Tomás es uno de mis «leales». Uno entre los doce o dieciséis que raramente pasan una semana entera sin verme en consulta. Y aunque imagino que todos los médicos rurales tenemos pacientes como él, no dejo de pensar que en nada se parece el atenderle a lo que en la facultad aprendí que era un acto médico.

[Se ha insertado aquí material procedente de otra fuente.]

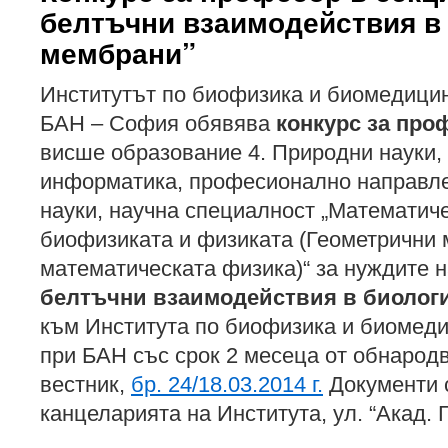
белтъчни взаимодействия в
мембрани”
Институтът по биофизика и биомедици
БАН – София обявява
конкурс за про
висше образование 4. Природни науки,
информатика, професионално направле
науки, научна специалност „Математич
биофизиката и физиката (Геометрични 
математическата физика)“ за нуждите 
белтъчни взаимодействия в биолог
към Института по биофизика и биомед
при БАН със срок 2 месеца от обнарод
вестник,
бр. 24/18.03.2014 г.
Документи 
канцеларията на Института, ул. “Акад. Г.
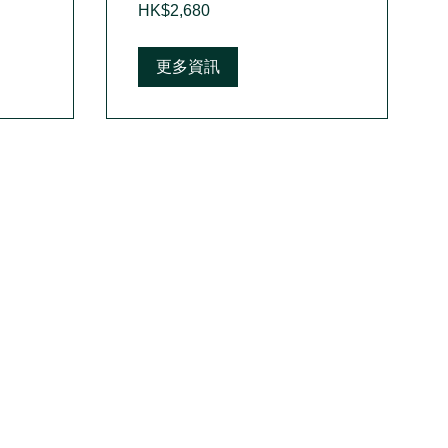
2,680
HK$2,680
Hong
Kong
dollars
更多資訊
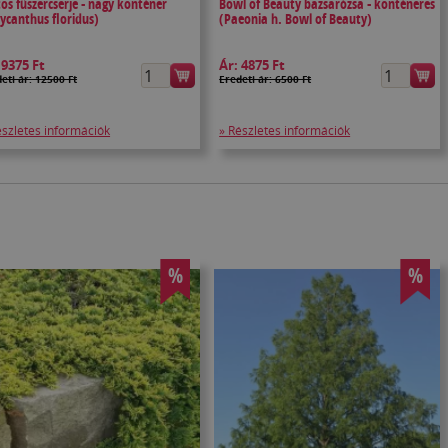
tos fűszercserje - nagy konténer
Bowl of Beauty bazsarózsa - konténeres
lycanthus floridus)
(Paeonia h. Bowl of Beauty)
:
9375 Ft
Ár:
4875 Ft
eti ár: 12500 Ft
Eredeti ár: 6500 Ft
észletes információk
» Részletes információk
%
%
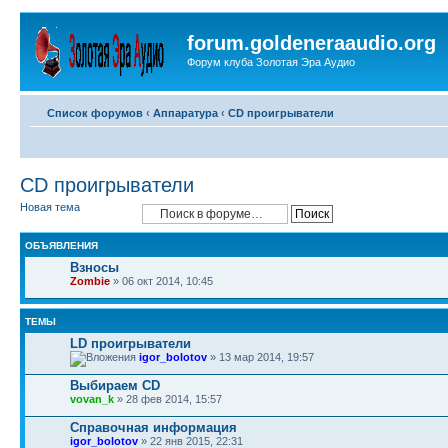
forum.goldeneraaudio.org
Форум клуба Золотая Эра Аудио
Список форумов
‹
Аппаратура
‹
CD проигрыватели
CD проигрыватели
Новая тема
ОБЪЯВЛЕНИЯ
Взносы
Zombie
» 06 окт 2014, 10:45
ТЕМЫ
LD проигрыватели
igor_bolotov
» 13 мар 2014, 19:57
Выбираем CD
vovan_k
» 28 фев 2014, 15:57
Справочная информация
igor_bolotov
» 22 янв 2015, 22:31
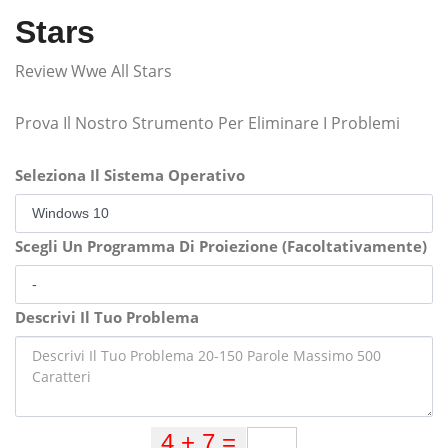
Stars
Review Wwe All Stars
Prova Il Nostro Strumento Per Eliminare I Problemi
Seleziona Il Sistema Operativo
Scegli Un Programma Di Proiezione (Facoltativamente)
Descrivi Il Tuo Problema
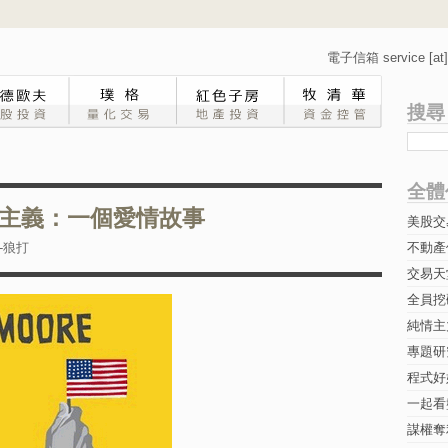
電子信箱 service [at] 
搜尋
全體
主義：一個愛情故事
美股交
-狼打
不動產
交易天
全員挖
純情主
專題研究-
程式好
一起看
謀權奪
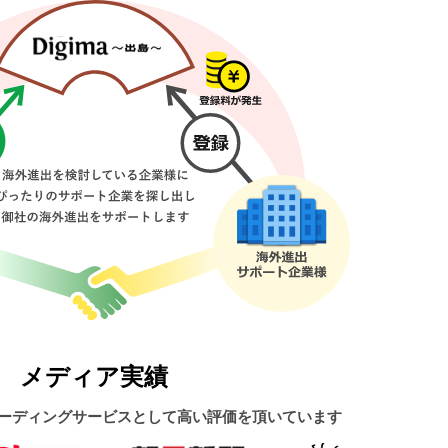
メディア実績
ーディングサービスとして高い評価を頂いています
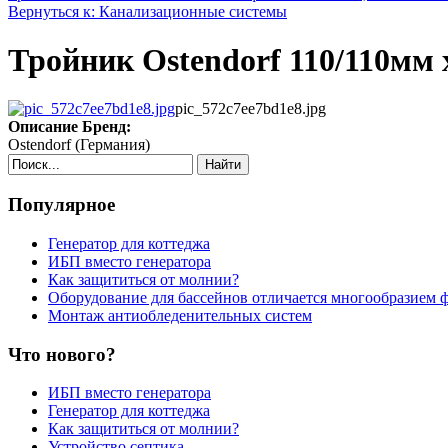
Вернуться к: Канализационные системы
Тройник Ostendorf 110/110мм 
pic_572c7ee7bd1e8.jpg
Описание
Бренд:
Ostendorf (Германия)
Найти
Популярное
Генератор для коттеджа
ИБП вместо генератора
Как защититься от молнии?
Оборудование для бассейнов отличается многообразием 
Монтаж антиобледенительных систем
Что нового?
ИБП вместо генератора
Генератор для коттеджа
Как защититься от молнии?
Устройство септика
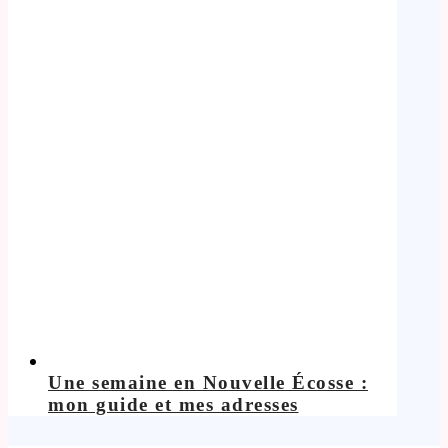
Une semaine en Nouvelle Écosse :
mon guide et mes adresses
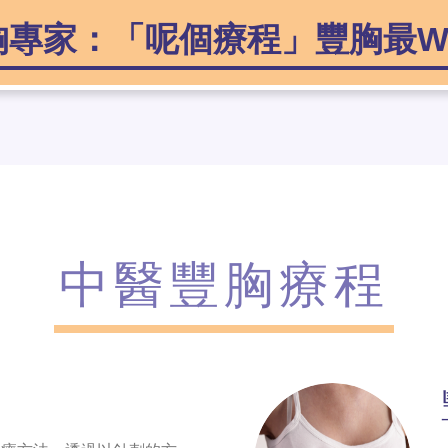
胸專家：「呢個療程」豐胸最Wo
中醫豐胸療程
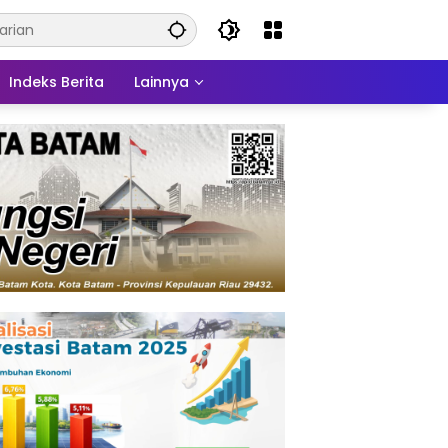
Indeks Berita
Lainnya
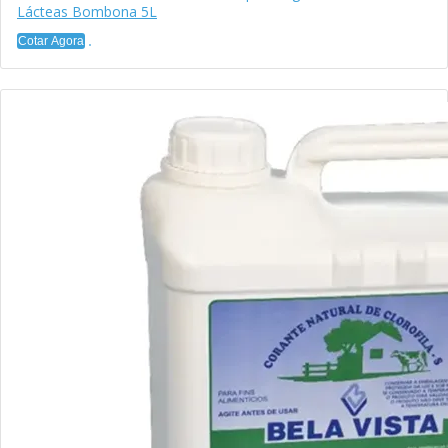
Lácteas Bombona 5L
Cotar Agora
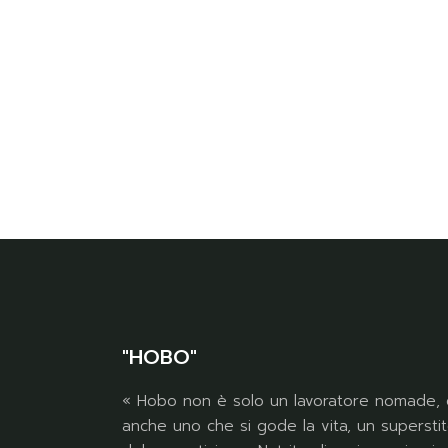
"HOBO"
« Hobo non è solo un lavoratore nomade, 
anche uno che si gode la vita, un supersti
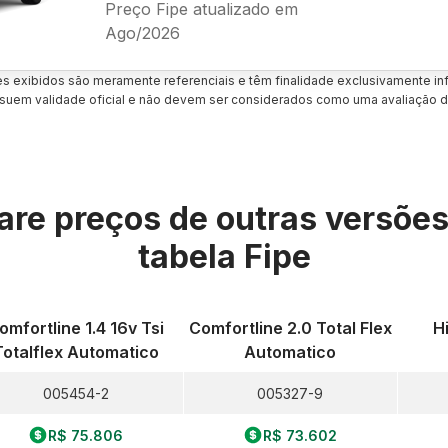
Preço Fipe atualizado em
Ago/2026
es exibidos são meramente referenciais e têm finalidade exclusivamente inf
uem validade oficial e não devem ser considerados como uma avaliação d
re preços de outras versõe
tabela Fipe
omfortline 1.4 16v Tsi
Comfortline 2.0 Total Flex
H
Totalflex Automatico
Automatico
005454-2
005327-9
R$ 75.806
R$ 73.602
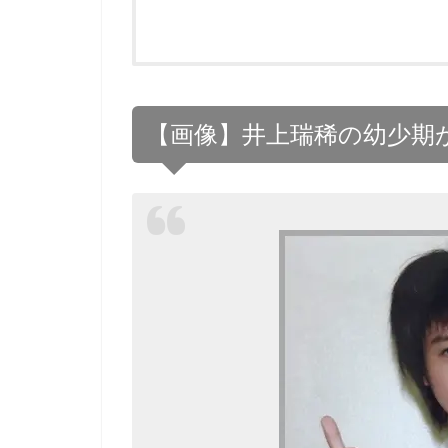
【画像】井上瑞稀の幼少期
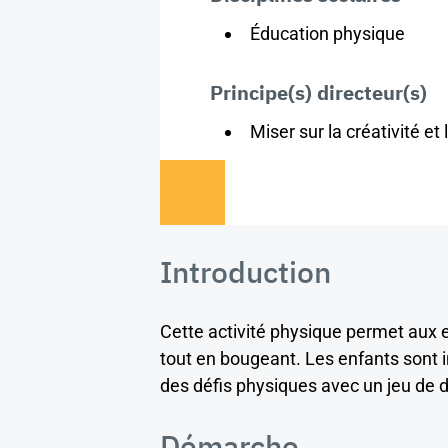
Éducation physique
Principe(s) directeur(s)
Miser sur la créativité et 
Introduction
Cette activité physique permet aux e
tout en bougeant. Les enfants sont i
des défis physiques avec un jeu de 
Démarche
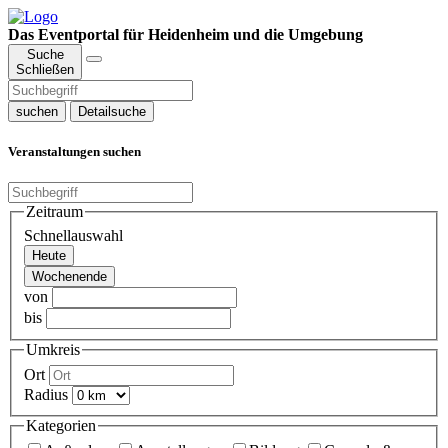
Das Eventportal für Heidenheim und die Umgebung
Suche
Schließen
suchen
Detailsuche
Veranstaltungen suchen
Zeitraum
Schnellauswahl
Heute
Wochenende
von
bis
Umkreis
Ort
Radius
Kategorien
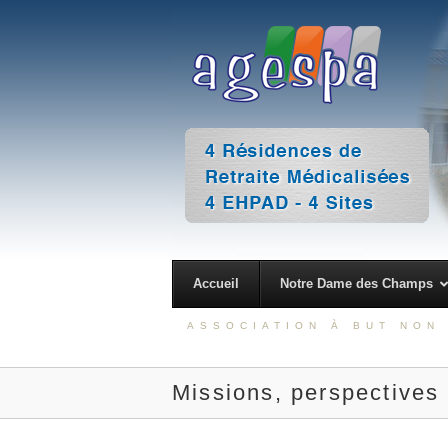
Accueil
Notre Dame des Champs
ASSOCIATION À BUT NON 
Missions, perspectives 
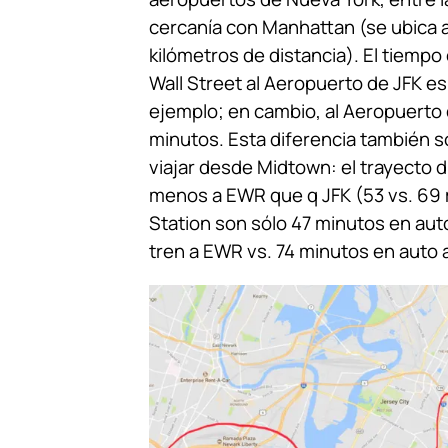
cercanía con Manhattan (se ubica a
kilómetros de distancia). El tiempo
Wall Street al Aeropuerto de JFK es
ejemplo; en cambio, al Aeropuerto
minutos. Esta diferencia también s
viajar desde Midtown: el trayecto 
menos a EWR que q JFK (53 vs. 69
Station son sólo 47 minutos en aut
tren a EWR vs. 74 minutos en auto a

Durante el desayuno, he visto a Marta. Entró justo cuando José María se reía a carcajadas a mi lado de alguna de sus muchas simplezas (parece mentira que Carmen y Susana se tronchen con él; no sé dónde le ven la gracia, pero supongo que si fuese un adefesio no le harían ni puto caso). Nos saludó, bastante cordialmente por cierto, pero luego se dirigió a la barra. Me siento un poco molesto aún por lo del domingo pasado. Es la primera vez que yo recuerde que la veo ponerse así. Con su enfado, me hizo parecer culpable por haber tenido la ocurrencia de presentarme allí. Y no me gustaría que creyese que he estado dándole alas a Antonio, porque a ella parece disgustarle y mucho que se ponga a remover en toda esa historia que vivió en su infancia. Tengo la impresión de que han debido de discutir a menudo por esa causa.
Probablemente Antonio está más que obsesionado con aquel recuerdo de su infancia.